World governments and social media companies must stop this madness. Musk and Big Tech leaders prioritize their profit over real-life harms done to the public and the planet. Critical voices of climate scientists, climate activists, and those impacted by climate injustice are being drowned out by falsehoods and conspiracies that flourish on their platforms.

There are simple, fair, and concrete ideas to stop this artificial spread of climate disinformation.

First, social media companies must strengthen their content moderation policies around climate disinformation and hate speech, at COP27 and beyond. Most companies have some form of community standards, but these need to be stronger, enforced, and made fully transparent. No more free passes from the Facebook "XCheck" system that lets elite climate disinformers off the hook. No more Musk antics saying he promotes "accurate" information and then threatening advertisers who want safety standards. Policies that demonetize false and misleading content are essential to curbing the impact of bad actors. This applies to issues from climate change to the protection of trans youth to the rise of white nationalists.

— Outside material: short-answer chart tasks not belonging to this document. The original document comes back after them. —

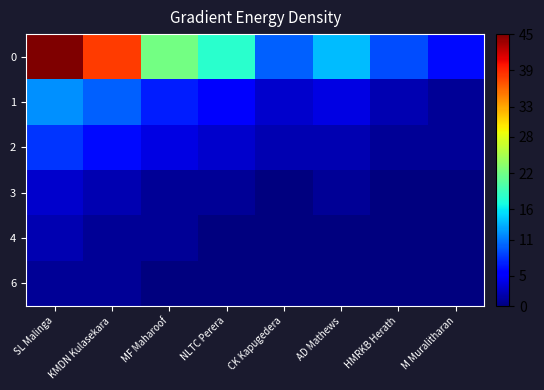

At how many categories does at least one series exceed 31?

2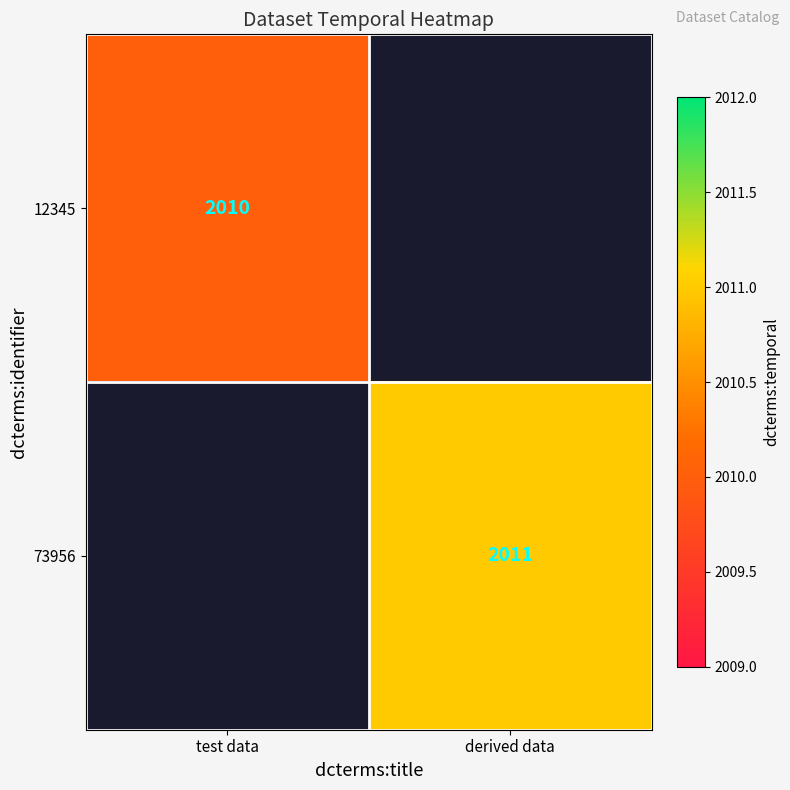

True or false: 73956 has a value of 2011 at derived data.

True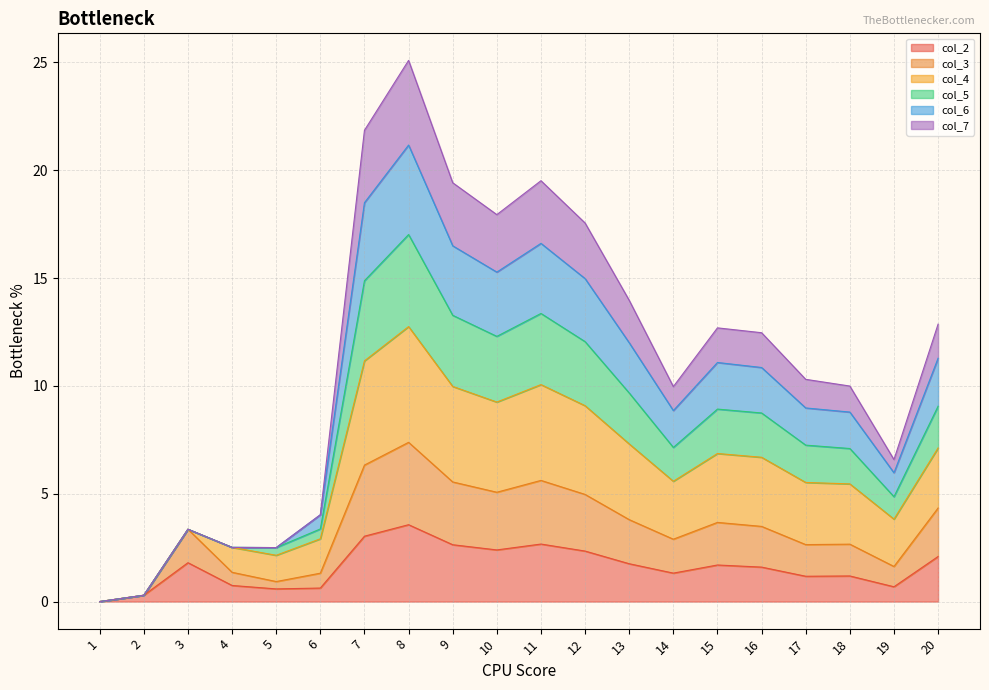

Which category has the highest value in the col_7 series?

8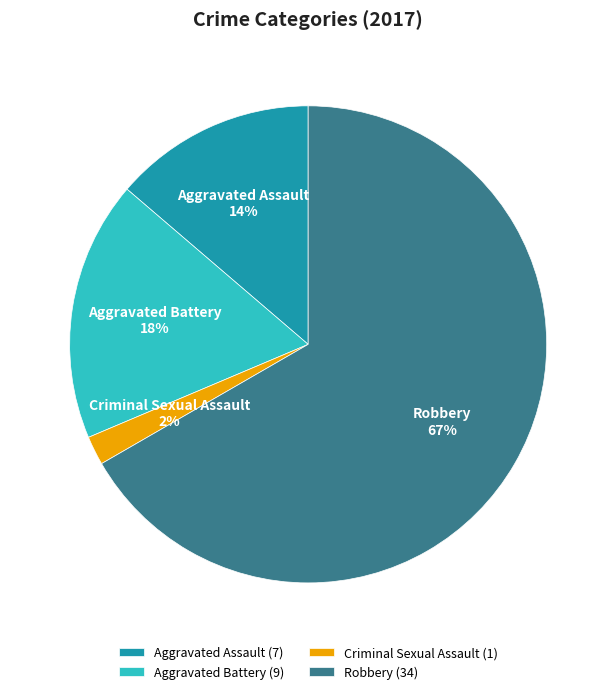

Is there any slice that represents more than half of the pie?

Yes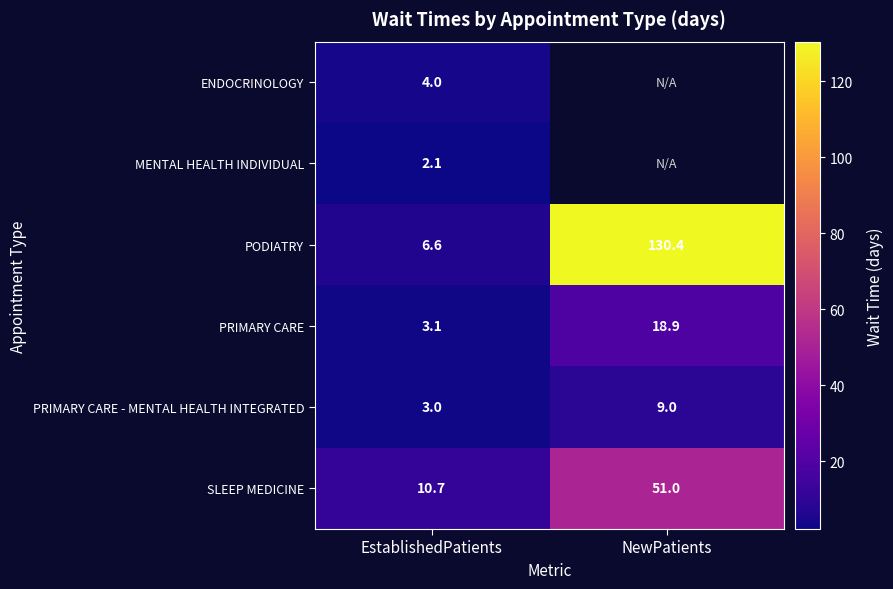

How many distinct data groups are displayed?

6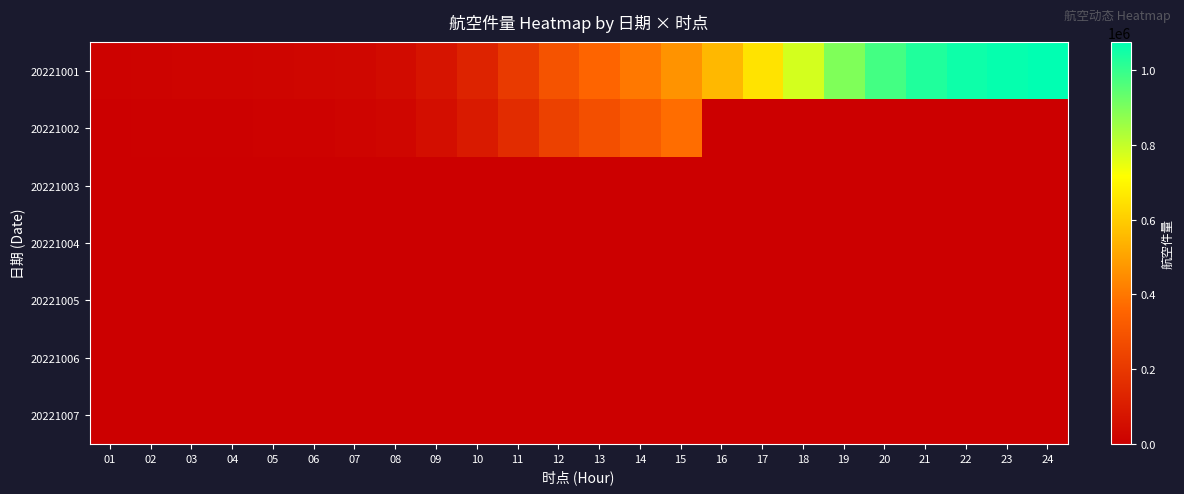

At 10, list the series in order from smallest to largest.

20221003, 20221004, 20221005, 20221006, 20221007, 20221002, 20221001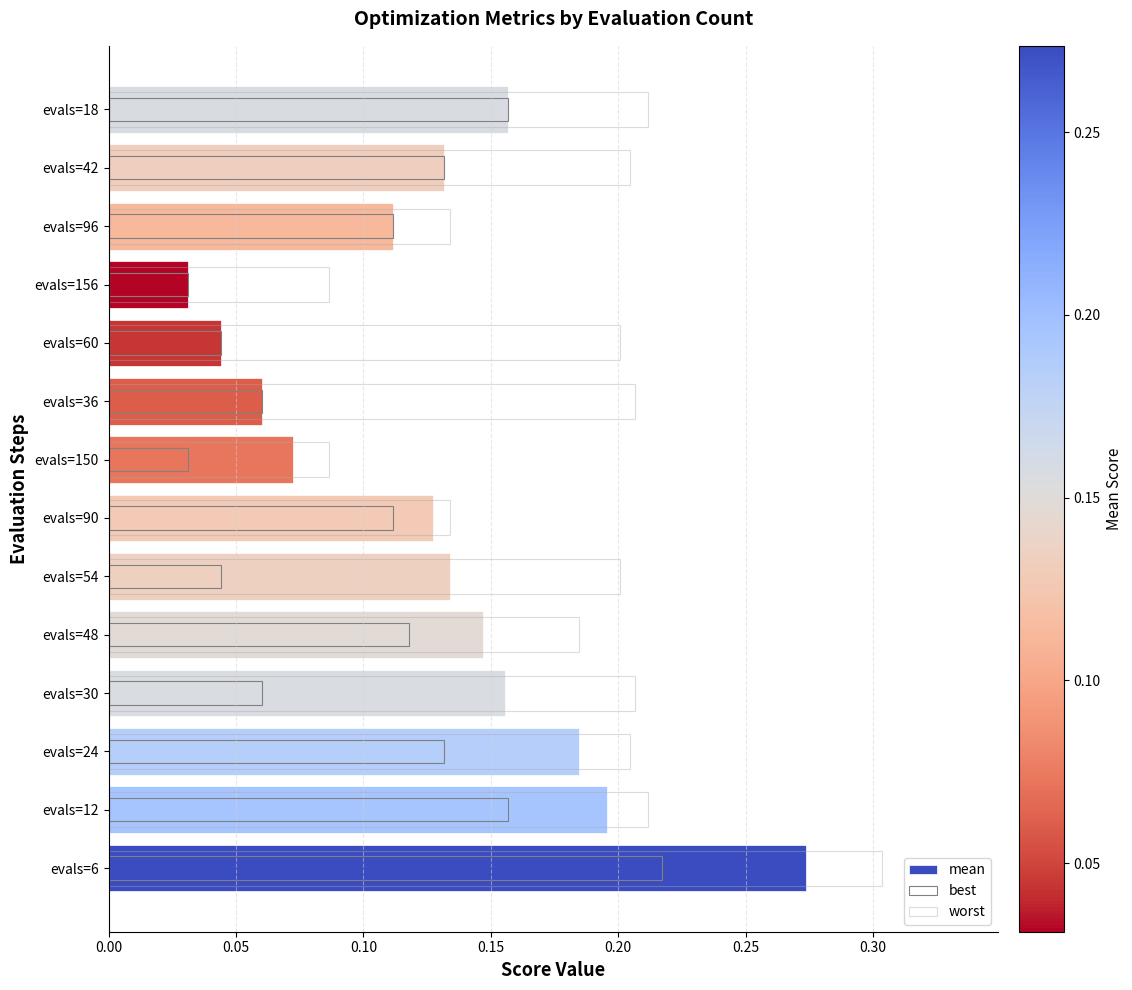

What is the value of the mean bar at the 2nd from the left?

0.2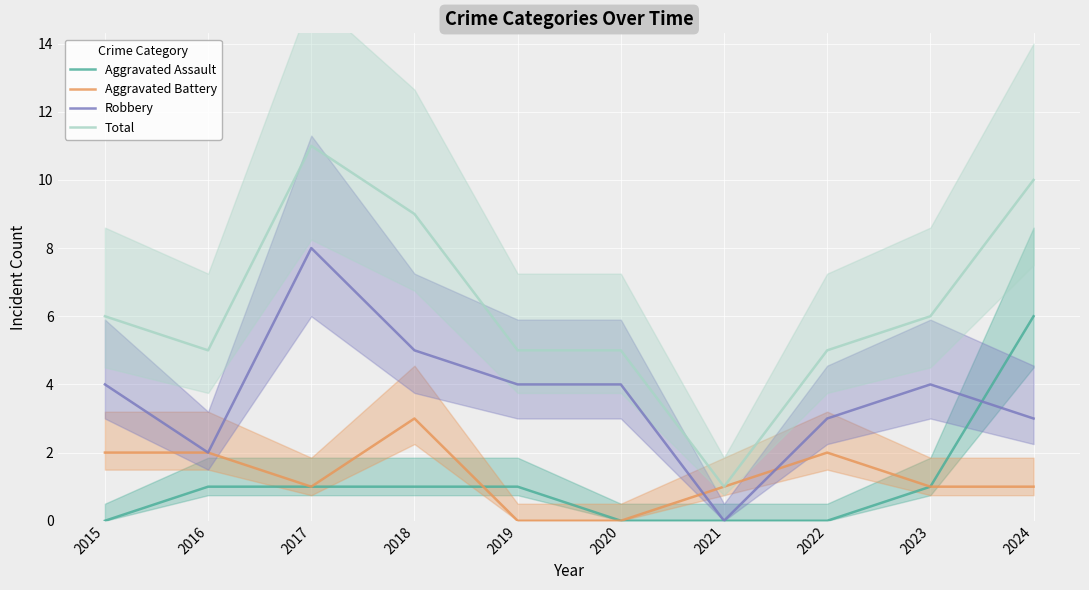

True or false: Total and Aggravated Battery intersect in this chart.

False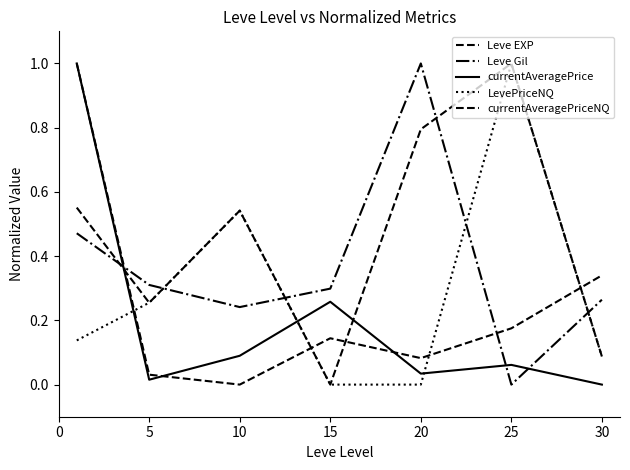

Is this an area chart (filled region under the line)?

No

Policymakers should step up worldwide. The Intergovernmental Panel on Climate Change mentioned climate disinformation as a threat to climate action in one of its most recent reports, but the United Nations Framework Convention on Climate Change must now include concrete measures to both recognize and fight climate disinformation in the final agreement at COP27. EU policymakers should make sure the Digital Services Act's implementation is strong, so the public can hold companies accountable for harboring professional climate deniers. On the other side of the pond, U.S. policymakers should pass the Digital Services Oversight and Safety Act (DSOSA) to increase transparency and accountability from Big Tech.

Every year when nations meet at COP, they see how difficult it is to address the climate crisis. Let's not let the spread of climate disinformation make it harder. If we're not more vigilant, the disinformation will continue to harm and divide us all.

Michael Khoo is the co-chair of the Climate Action Against Disinformation Coalition at Friends of the Earth, where he works with their communications and climate change departments.

Erika Seiber is a Press Officer at Friends of the Earth U.S., covering clean energy solutions, oceans protections, public lands, political endorsements and climate disinformation.

The views expressed in this article are the writers' own.